Он равнодушно спросил: «Через три дня?» Три дня и три ночи этой женщины, о которых он ничего не узнает, которые будут заполнены другими людьми, другими событиями… Он думал, что готов к этому, что это не будет для него неожиданностью, но боль непредсказуема. На протяжении долгих месяцев он из сил выбивался, гоняясь за ней. После трехмесячного отдыха погоня возобновлялась, но только при других условиях: он сдался, был разбит, он больше не сможет бегать. Она понимала, что он страдает, взяла его за руку. Он не отнял ее. Она спросила его, о чем он думает. Он сказал:
— Я думал о Респиде. Однажды, после похорон дяди, я один поднялся из Преньяка на кладбище. Мой брат уехал в Бордо вместе с сестрами. Я попросил открыть дом. Зашел в гостиную, где стоял запах подгнившего пола и погреба. Ставни были плотно закрыты. В полумраке я лег на ситцевый диван, вытянул ноги. Прижался щекой и телом к холодной стене. Закрыв глаза, я попытался убедить себя в том, что лежу между мамой и дядей…
— Ив, вы жестоки.
— Никогда еще мне не удавалось настолько полно ощутить себя в объятиях смерти. Эти толстые стены, эта гостиная, похожая на погреб, в центре потерянных владений. Ночь… Жизнь уходила в бесконечность. Это был отдых. Отдых, моя дорогая, подумайте только! Возможность больше не чувствовать, что ты любишь… Почему нас приучили так бояться небытия?.. Неисправимо верить, несмотря ни на что и вопреки всему, в вечную жизнь. Это означает утратить прибежище небытия.
Он не заметил, что она тайком взглянула на часы. Она сказала:
— Ив, мне пора бежать: лучше выйдем по отдельности. До четверга… Давайте договоримся встретиться у меня в семь часов… Нет, в половине восьмого… Нет, лучше без четверти восемь.

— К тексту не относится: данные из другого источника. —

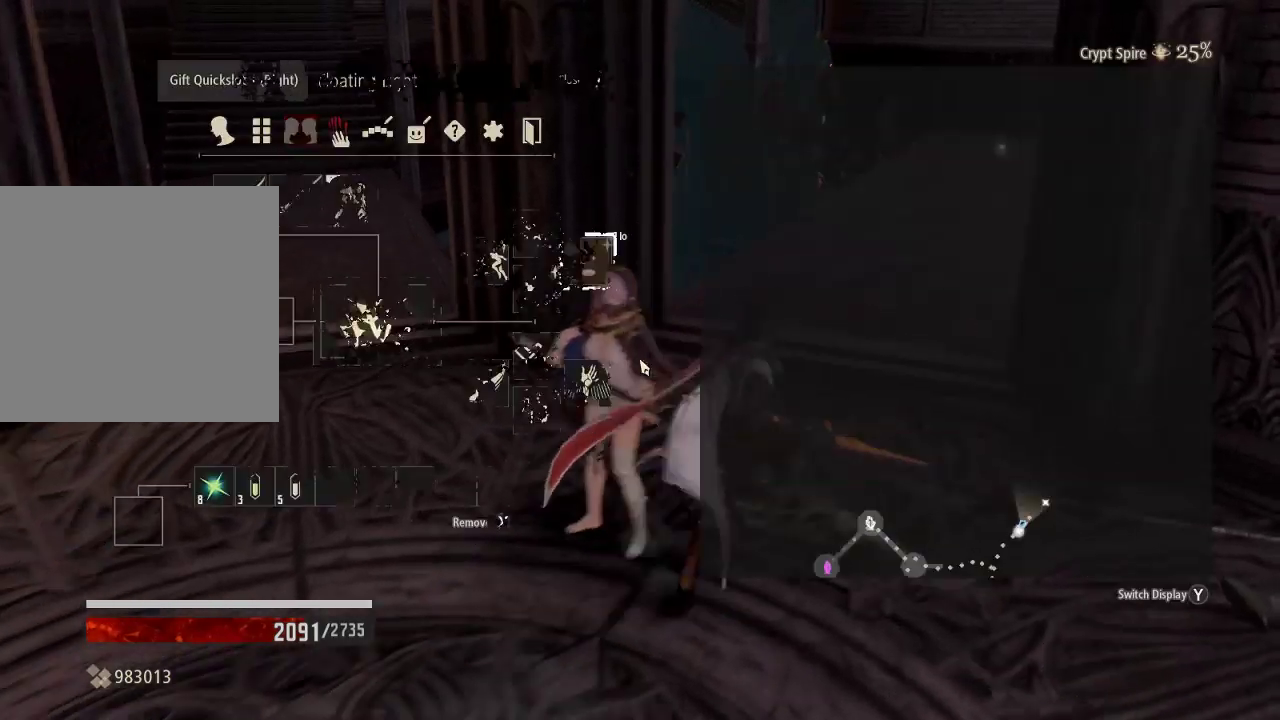
{"buttons": [], "left_stick": "up", "right_stick": "right", "events": [[100, "START", "up"], [433, "left_stick", "up"], [433, "right_stick", "right"]]}
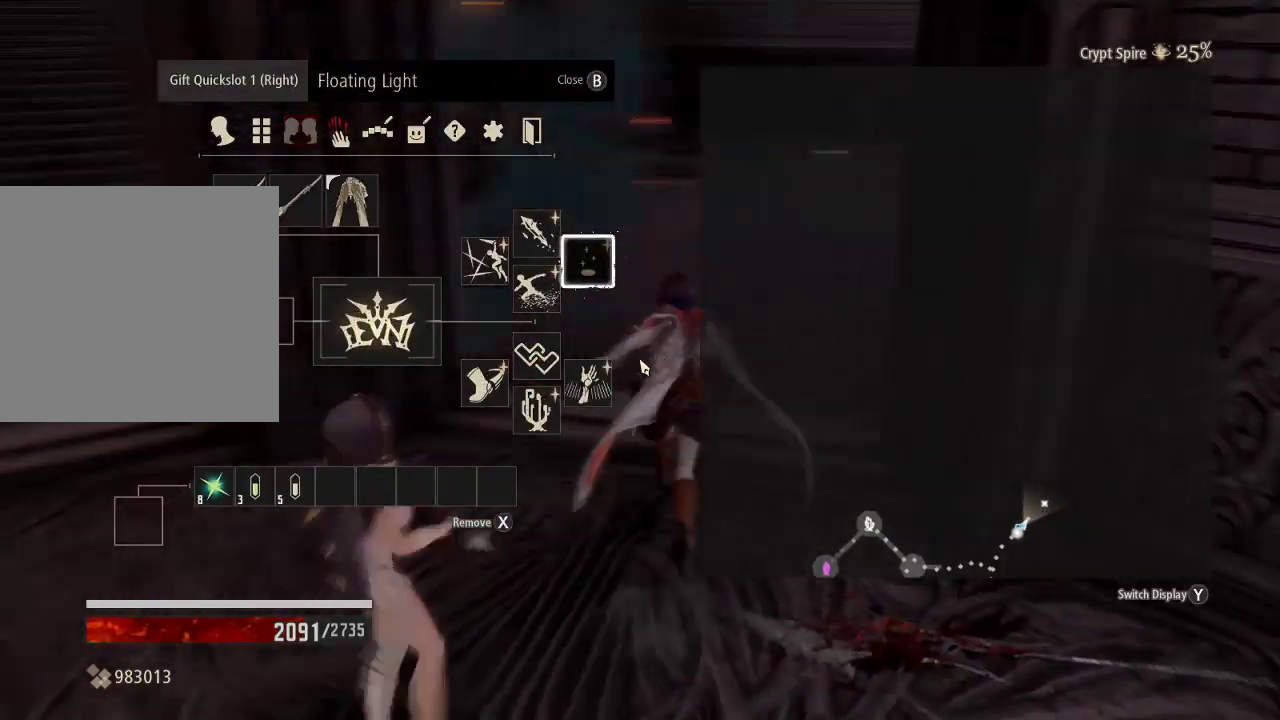
{"buttons": [], "left_stick": "up", "right_stick": "center", "events": [[67, "right_stick", "center"]]}
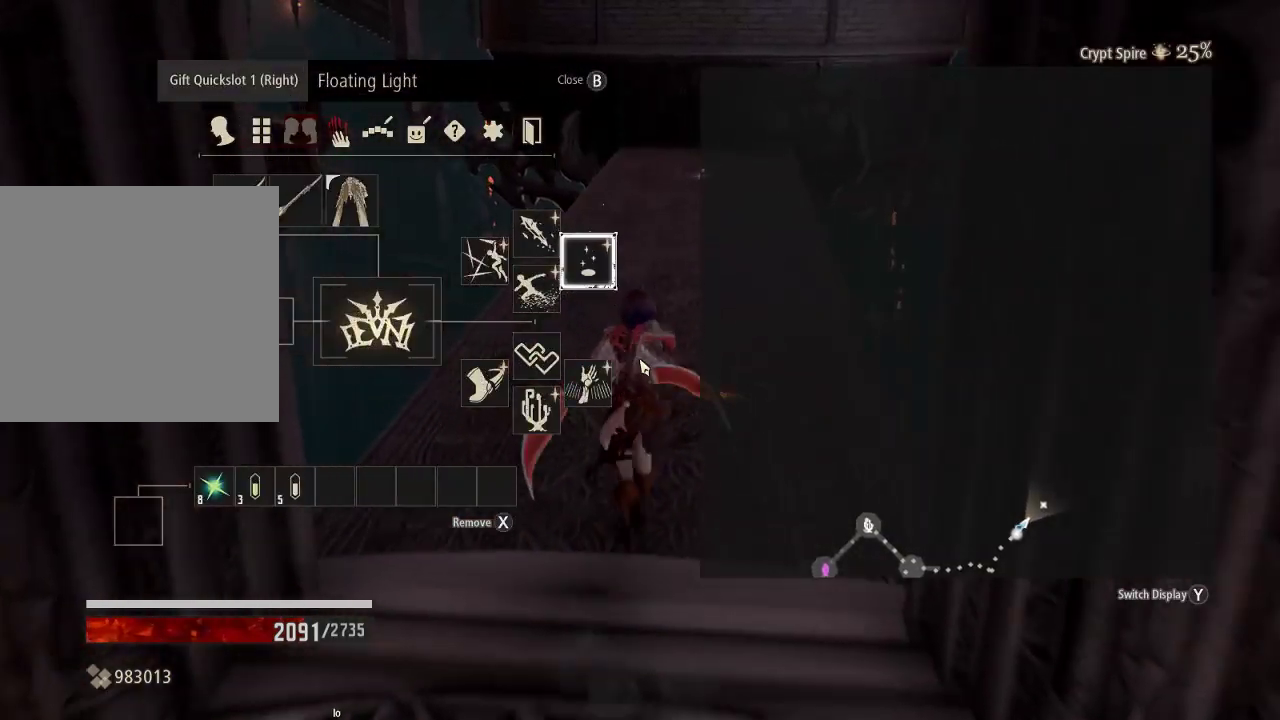
{"buttons": [], "left_stick": "up", "right_stick": "center", "events": [[400, "B", "down"], [500, "B", "up"]]}
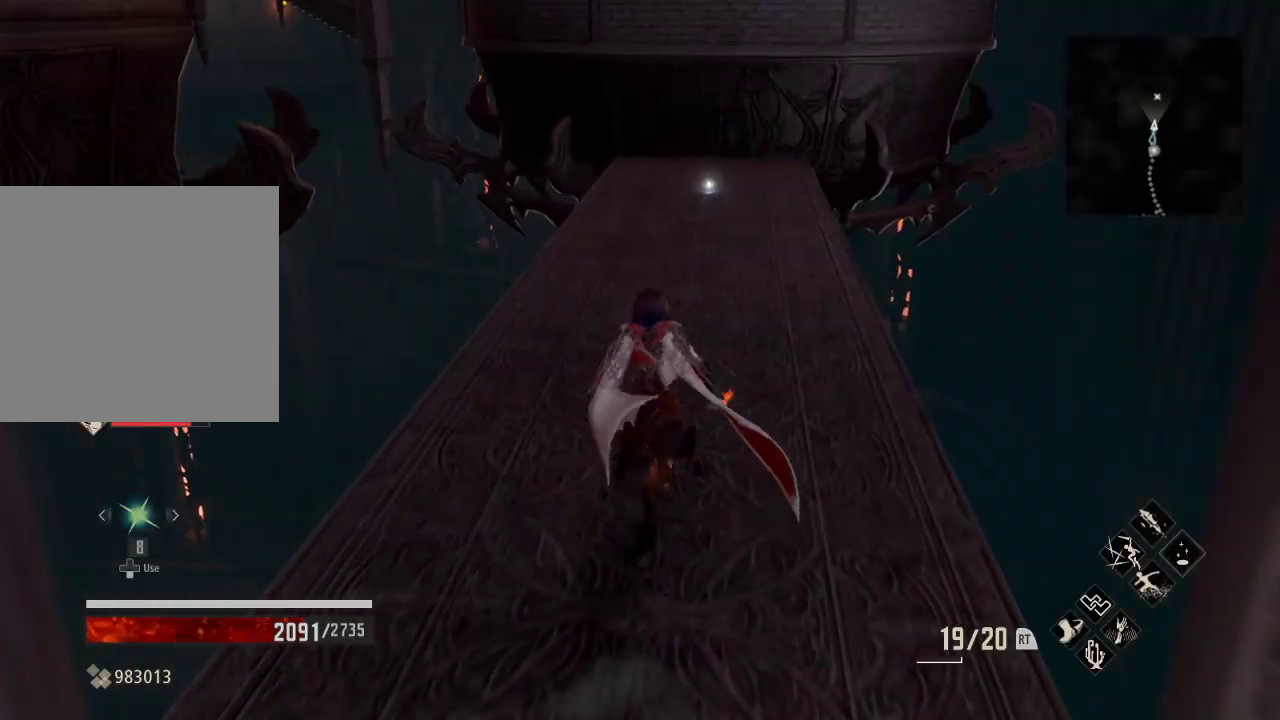
{"buttons": [], "left_stick": "up", "right_stick": "center", "events": [[233, "right_stick", "up"], [400, "right_stick", "center"]]}
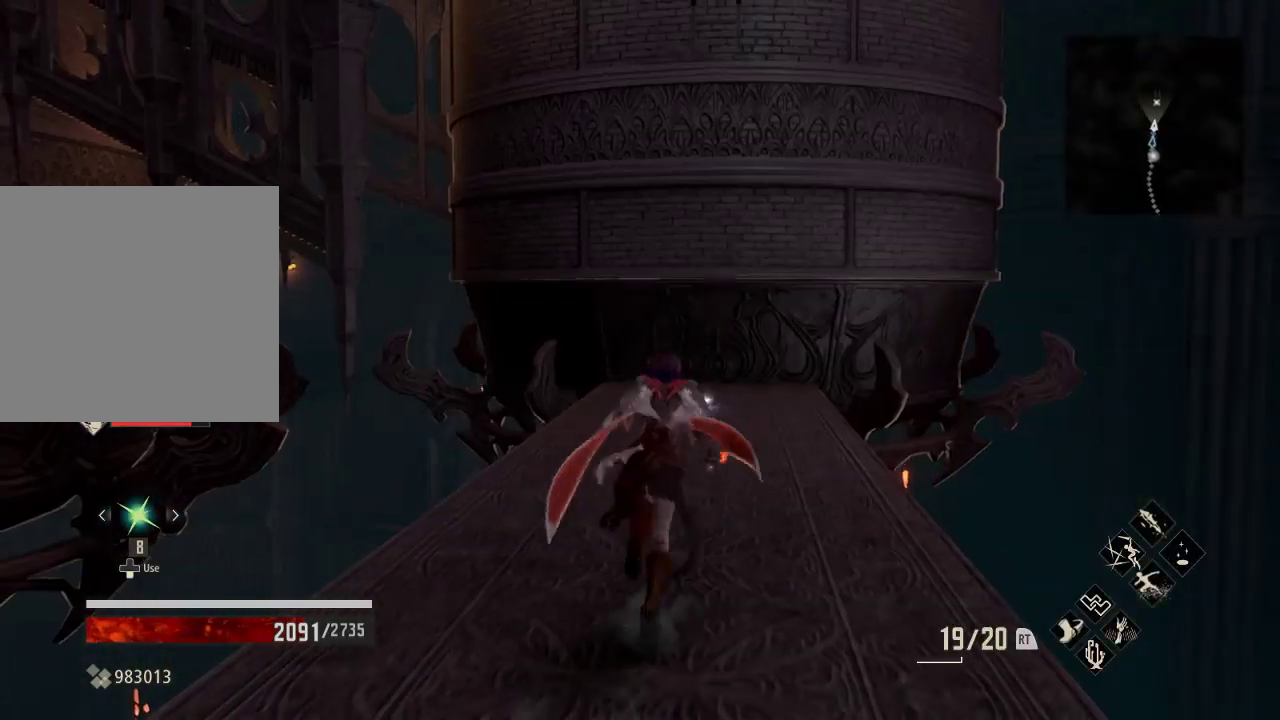
{"buttons": [], "left_stick": "up", "right_stick": "center", "events": []}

— Нет, — ответил он со смехом, — в восемь ровно.
Идя по Елисейским Полям, Ив все еще продолжал смеяться, но не поддельным, горьким смехом, а от всего сердца, его смех заставлял прохожих оборачиваться. Только что пробило полдень, он взбежал по ступенькам лестницы вокзала д'Орсе совсем рано: итак, этих нескольких часов ему хватило, чтобы исчерпать радость от встречи, которой он ждал в течение трех месяцев, и вновь обнаружить себя слоняющимся по улицам… Как она говорила, «это было смешно». Некоторая приподнятость настроения еще сохранялась у него на той скамейке на площади Рон-Пуан, куда он присел, ощущая, что ноги его разбиты еще сильнее, чем если бы он шел сюда пешком от самого своего имения. Он страдал только от какой-то опустошенности: никогда еще предмет его любви не казался ему до такой степени смехотворным, выброшенным из его жизни, растоптанным, грязным, конченым. Тем не менее любовь все еще продолжала жить в его душе, она сосредоточилась на этой странной мучительной пустоте. Он переживал те мгновения, которые знакомы любому мужчине, когда-нибудь в своей жизни любившему, мгновения, когда, все еще пытаясь обнять ускользающее, мы прижимаем к сердцу пустоту в буквальном смысле этого слова. В этот теплый и мягкий октябрьский полдень, сидя на скамейке на Рон-Пуан на Елисейских Полях, последний из Фронтенаков не представлял себе цели, которая бы находилась дальше Марли. Дойдя до них, он не знал, повернет ли направо, налево или дойдет до Тюильри и попадет в западню Лувра.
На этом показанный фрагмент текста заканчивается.